ENVIRONMENT

Disagreement Over Highlands Development Plan

By Brenda Flanagan
Correspondent

“I brew coffee every day,” said Vera Barbosa.

And the water Barbosa uses to brew a new pot at T.M. Ward Coffee in Newark starts out in the pristine Highlands of northern New Jersey. She worries that a DEP proposal to change regulations and allow more houses with septic systems to be built around here might affect her water and coffee quality here.

“They better think about that really hard, yeah, before they do anything stupid,” she said.

“This is the water source for really 70 percent of New Jersey’s population,” said Elliott Ruga with the Highlands Coalition.

We’re at Split Rock Reservoir — one of several water sources in the 415,000-acre Highlands Preservation area.

“This is a hugely improbable asset we have in the most densely populated state in the more densely populated northern half. Don’t screw it up,” Ruga said.

The new rules proposal DEP unveiled in April would permit an additional 1,145 septic systems — that’s about 12 percent more than under existing regulations, officials say.

“We believe that these rules are absolutely in line with the intent of the Legislature, and we feel these rules will not result in any additional degradation to the Highlands area or its water,” said NJDEP Director of Economic Analysis Ben Witherell.

Within 150 feet of Split Rock, seven more septic tanks could be built on these newly-developable lots, Ruga says.

“Putting more human waste in Newark and Jersey City’s water supply, which really is what this rule proposal is about,” Ruga said.

“And I think it’s a slippery slope, where this stuff starts and where it ends. Once you open the opportunity for development there, it’s only going to escalate over the next couple of years,” said Jersey City Mayor Steve Fulop. “There’s no urgency to change it and the hope is that they take a different approach.”

It’s prime property. By restricting development to one house per 88 forested acres, critics claim the Highlands Preservation Act deprived land owners here of billions in fair market value. They sued more than once, but New Jersey’s Supreme Court upheld the law. New Jersey builders support the DEP’s proposed rule changes, because “…current Septic Density Standards inhibit economic growth, which in turn frustrated the ‘balance’ that the Highlands Act was to strike with environmental protection.” The DEP says new data by the U.S. Geological Survey show minimal impact on nitrate pollution levels, with the slightly greater development density.

“That is essentially about one unit per 362 acres in the Preservation Area. The level of protection is not changing, based on this proposed rule. We do estimate that there will be a small amount of additional development potential, based on the changed standard. But that standard again is based on new information, new ground water result we have in that area,” Witherell said.

“New septic tanks would not be allowed to degrade groundwater quality beyond the current average background in the Highlands,” said New Jersey State Geologist Jeffrey Hoffman.

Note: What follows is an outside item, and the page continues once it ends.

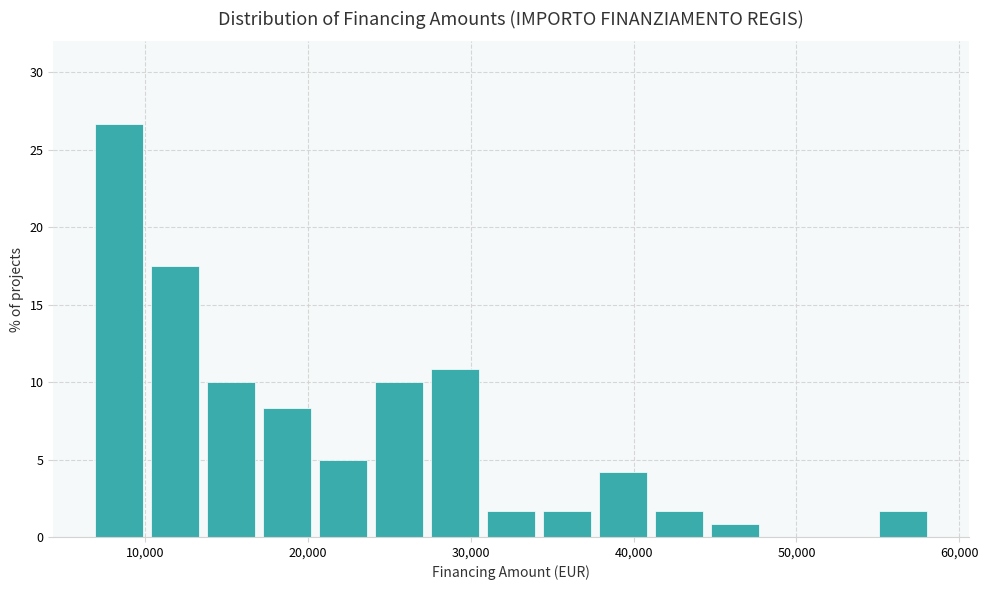

Around what value on the x-axis is the tallest bar? Give the approximate position of its centre, as read against the axis.

8000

The DEP believes these rules restore some fairness to the equation and discounts predictions of more human waste flowing downstream to city water supplies. Newark officials are convinced it’s just a matter of time.

“It definitely will be tainted. We’ll definitely probably have to increase treatment. We definitely probably incur additional costs. And why take that risk?” said Andrea Hall Adebowale, director of Newark Department of Water and Sewer Utilities.

The deadline for public comment on this issue is tomorrow. The DEP’s expected to adopt these new regulations. The Legislature’s considering a measure to block them. But ultimately, this could end up in court.